§ **THE PROBLEM**:
Reproduce the stretch of material from the line containing "genus: Pentagramma" through the line containing "scientific name: Rabdophaga", swapping each "common name" for "vernacular name" and leaving everything else unchanged.

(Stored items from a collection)
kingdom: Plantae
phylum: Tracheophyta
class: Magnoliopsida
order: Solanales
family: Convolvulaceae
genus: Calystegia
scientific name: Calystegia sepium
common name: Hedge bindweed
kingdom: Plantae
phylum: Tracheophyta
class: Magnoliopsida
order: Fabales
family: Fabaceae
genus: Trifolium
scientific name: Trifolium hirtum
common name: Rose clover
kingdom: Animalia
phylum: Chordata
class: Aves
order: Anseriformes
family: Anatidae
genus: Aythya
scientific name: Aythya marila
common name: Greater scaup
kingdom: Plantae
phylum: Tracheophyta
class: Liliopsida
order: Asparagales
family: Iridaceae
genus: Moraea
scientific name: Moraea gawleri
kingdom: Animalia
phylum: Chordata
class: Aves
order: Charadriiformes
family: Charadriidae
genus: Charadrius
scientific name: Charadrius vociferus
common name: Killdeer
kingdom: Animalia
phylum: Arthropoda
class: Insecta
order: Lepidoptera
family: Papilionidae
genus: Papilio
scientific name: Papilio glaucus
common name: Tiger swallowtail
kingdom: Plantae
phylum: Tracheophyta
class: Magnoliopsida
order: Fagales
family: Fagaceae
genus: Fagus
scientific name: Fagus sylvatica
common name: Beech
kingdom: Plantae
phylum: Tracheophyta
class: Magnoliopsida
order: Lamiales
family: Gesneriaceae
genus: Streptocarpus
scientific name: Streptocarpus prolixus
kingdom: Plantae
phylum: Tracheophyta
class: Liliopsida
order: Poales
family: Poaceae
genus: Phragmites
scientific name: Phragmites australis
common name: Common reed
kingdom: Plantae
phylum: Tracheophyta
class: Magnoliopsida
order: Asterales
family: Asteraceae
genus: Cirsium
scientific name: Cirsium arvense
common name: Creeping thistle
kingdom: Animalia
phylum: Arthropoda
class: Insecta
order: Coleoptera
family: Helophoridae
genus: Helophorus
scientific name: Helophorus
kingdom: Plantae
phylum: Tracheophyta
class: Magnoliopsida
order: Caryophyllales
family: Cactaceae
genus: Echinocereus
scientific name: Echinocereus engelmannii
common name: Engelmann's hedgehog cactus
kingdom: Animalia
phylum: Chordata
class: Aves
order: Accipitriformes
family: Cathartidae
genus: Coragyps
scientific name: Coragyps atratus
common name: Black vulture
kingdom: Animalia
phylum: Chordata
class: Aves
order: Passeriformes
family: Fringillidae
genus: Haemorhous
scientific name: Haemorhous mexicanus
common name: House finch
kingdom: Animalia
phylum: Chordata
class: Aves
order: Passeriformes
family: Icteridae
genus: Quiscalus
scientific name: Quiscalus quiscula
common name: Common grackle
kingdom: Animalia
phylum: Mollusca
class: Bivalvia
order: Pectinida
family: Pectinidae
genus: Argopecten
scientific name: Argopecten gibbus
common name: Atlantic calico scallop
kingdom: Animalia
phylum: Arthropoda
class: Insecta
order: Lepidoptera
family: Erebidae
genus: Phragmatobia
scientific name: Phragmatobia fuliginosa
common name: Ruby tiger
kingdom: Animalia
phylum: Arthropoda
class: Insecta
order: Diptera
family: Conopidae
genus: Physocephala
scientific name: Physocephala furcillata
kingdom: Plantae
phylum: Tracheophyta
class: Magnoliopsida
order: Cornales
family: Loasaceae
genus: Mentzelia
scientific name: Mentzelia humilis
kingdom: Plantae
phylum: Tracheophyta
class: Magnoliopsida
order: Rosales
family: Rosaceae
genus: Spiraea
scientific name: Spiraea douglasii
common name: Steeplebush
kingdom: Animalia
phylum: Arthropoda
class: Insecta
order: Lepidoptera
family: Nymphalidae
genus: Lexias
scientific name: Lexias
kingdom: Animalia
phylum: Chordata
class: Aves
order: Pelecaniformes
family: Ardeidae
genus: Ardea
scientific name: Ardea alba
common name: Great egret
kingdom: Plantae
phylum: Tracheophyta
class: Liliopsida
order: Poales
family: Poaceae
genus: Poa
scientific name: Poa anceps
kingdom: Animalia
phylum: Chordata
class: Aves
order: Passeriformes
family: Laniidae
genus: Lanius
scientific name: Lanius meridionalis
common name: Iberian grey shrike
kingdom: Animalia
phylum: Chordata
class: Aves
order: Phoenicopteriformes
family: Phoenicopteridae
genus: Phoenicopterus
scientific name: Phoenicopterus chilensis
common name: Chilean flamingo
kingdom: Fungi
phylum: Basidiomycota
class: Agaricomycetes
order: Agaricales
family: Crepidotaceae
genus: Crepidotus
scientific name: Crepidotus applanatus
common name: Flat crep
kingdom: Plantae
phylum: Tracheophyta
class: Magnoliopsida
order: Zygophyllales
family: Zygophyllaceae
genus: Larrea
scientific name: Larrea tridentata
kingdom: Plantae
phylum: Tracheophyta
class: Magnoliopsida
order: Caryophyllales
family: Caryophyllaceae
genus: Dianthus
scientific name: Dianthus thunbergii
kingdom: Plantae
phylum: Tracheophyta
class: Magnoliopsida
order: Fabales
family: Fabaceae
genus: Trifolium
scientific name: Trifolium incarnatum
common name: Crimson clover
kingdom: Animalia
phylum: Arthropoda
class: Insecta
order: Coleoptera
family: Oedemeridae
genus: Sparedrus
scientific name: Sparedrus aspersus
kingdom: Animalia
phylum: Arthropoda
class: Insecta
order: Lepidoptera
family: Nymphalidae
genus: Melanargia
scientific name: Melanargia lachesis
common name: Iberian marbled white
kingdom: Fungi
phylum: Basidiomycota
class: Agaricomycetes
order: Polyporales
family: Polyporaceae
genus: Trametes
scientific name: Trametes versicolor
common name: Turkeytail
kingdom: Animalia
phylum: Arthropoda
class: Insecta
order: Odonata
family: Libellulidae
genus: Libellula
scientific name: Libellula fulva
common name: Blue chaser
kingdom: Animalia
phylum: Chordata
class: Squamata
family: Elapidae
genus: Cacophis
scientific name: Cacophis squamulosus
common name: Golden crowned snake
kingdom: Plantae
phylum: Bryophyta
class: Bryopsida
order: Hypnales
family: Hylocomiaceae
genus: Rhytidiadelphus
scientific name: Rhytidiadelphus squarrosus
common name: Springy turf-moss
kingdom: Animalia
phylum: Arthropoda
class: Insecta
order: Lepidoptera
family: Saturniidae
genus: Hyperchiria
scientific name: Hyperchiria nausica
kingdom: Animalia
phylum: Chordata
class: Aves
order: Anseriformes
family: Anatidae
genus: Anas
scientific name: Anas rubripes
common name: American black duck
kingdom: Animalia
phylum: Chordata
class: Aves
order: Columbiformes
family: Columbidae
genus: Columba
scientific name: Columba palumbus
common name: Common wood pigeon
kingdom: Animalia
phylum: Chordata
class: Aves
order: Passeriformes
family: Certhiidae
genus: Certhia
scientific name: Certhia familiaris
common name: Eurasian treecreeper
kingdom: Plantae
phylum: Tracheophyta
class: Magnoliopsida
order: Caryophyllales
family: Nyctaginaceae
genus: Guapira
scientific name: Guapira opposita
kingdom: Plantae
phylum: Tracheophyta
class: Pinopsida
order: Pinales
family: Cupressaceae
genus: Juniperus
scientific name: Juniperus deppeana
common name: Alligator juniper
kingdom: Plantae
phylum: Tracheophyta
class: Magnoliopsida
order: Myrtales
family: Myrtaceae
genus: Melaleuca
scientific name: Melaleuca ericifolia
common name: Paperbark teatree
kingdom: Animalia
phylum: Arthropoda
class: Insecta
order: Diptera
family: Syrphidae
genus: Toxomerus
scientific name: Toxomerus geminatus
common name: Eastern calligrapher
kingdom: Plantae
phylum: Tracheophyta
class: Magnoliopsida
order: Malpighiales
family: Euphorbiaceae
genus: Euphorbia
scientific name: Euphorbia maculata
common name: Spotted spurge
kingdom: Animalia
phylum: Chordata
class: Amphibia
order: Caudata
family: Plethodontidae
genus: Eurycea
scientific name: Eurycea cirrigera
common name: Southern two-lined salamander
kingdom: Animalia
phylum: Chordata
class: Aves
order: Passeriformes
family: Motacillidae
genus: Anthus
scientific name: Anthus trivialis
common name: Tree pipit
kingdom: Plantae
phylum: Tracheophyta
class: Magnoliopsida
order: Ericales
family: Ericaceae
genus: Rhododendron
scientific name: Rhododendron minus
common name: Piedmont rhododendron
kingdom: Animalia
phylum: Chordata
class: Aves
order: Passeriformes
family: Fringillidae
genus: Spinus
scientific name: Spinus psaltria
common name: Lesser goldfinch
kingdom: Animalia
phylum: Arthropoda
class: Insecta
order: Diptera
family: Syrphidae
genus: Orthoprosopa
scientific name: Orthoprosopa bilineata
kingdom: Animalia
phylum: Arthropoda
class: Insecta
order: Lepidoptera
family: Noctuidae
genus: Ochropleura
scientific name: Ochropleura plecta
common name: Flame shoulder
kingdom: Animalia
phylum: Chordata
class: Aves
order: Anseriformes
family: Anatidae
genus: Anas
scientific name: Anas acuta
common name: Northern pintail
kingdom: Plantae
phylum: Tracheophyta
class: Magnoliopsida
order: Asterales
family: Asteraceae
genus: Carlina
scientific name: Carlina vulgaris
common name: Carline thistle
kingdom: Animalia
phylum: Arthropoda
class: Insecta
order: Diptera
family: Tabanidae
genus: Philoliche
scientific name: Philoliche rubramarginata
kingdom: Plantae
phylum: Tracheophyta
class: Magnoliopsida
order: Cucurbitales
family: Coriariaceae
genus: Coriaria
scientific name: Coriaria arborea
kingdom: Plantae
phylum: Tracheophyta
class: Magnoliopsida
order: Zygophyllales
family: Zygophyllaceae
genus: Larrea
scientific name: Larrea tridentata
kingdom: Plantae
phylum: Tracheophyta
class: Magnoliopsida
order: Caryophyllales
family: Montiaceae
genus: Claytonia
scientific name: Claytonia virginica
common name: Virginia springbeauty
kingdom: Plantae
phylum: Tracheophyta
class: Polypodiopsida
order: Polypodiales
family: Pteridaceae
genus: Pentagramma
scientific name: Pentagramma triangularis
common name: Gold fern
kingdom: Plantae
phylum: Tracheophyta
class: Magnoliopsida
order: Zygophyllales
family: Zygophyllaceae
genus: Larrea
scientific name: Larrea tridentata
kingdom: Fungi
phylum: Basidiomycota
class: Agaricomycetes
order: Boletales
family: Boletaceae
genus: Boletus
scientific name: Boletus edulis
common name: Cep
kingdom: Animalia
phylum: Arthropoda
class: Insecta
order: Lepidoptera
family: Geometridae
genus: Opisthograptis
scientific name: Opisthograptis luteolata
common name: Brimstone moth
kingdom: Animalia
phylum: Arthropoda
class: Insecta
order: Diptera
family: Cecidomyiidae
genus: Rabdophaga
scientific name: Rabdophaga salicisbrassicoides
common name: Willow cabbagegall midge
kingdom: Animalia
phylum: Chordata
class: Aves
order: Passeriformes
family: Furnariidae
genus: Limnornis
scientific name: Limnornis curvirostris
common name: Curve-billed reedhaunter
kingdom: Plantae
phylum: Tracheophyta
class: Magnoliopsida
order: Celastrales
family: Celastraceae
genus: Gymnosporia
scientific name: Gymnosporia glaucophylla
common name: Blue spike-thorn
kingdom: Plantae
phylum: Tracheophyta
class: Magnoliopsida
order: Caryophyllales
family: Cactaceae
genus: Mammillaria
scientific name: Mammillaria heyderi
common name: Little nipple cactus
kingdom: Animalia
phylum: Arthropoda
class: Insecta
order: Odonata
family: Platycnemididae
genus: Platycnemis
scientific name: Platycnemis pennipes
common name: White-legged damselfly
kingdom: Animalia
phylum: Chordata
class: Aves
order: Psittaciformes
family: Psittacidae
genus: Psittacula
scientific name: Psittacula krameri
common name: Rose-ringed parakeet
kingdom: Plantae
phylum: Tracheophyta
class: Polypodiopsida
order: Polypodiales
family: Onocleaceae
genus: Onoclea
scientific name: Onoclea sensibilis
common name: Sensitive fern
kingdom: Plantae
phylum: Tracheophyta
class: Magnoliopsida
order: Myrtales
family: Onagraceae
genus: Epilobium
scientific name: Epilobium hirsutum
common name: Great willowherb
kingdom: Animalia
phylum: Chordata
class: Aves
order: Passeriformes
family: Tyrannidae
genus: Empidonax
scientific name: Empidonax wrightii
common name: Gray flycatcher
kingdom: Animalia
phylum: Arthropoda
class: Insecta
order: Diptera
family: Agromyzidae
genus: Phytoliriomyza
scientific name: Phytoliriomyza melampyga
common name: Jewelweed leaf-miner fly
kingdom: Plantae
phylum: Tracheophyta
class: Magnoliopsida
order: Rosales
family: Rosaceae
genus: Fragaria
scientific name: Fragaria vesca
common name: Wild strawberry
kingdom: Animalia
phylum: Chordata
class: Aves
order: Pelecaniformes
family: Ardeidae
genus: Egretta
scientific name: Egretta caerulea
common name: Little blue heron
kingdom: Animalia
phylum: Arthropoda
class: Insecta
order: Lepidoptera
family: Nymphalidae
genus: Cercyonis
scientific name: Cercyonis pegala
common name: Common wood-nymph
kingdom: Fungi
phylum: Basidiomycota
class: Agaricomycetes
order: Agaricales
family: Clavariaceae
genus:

§ **SOLUTION FOR THIS EXERCISE**:
genus: Pentagramma
scientific name: Pentagramma triangularis
vernacular name: Gold fern
kingdom: Plantae
phylum: Tracheophyta
class: Magnoliopsida
order: Zygophyllales
family: Zygophyllaceae
genus: Larrea
scientific name: Larrea tridentata
kingdom: Fungi
phylum: Basidiomycota
class: Agaricomycetes
order: Boletales
family: Boletaceae
genus: Boletus
scientific name: Boletus edulis
vernacular name: Cep
kingdom: Animalia
phylum: Arthropoda
class: Insecta
order: Lepidoptera
family: Geometridae
genus: Opisthograptis
scientific name: Opisthograptis luteolata
vernacular name: Brimstone moth
kingdom: Animalia
phylum: Arthropoda
class: Insecta
order: Diptera
family: Cecidomyiidae
genus: Rabdophaga
scientific name: Rabdophaga salicisbrassicoides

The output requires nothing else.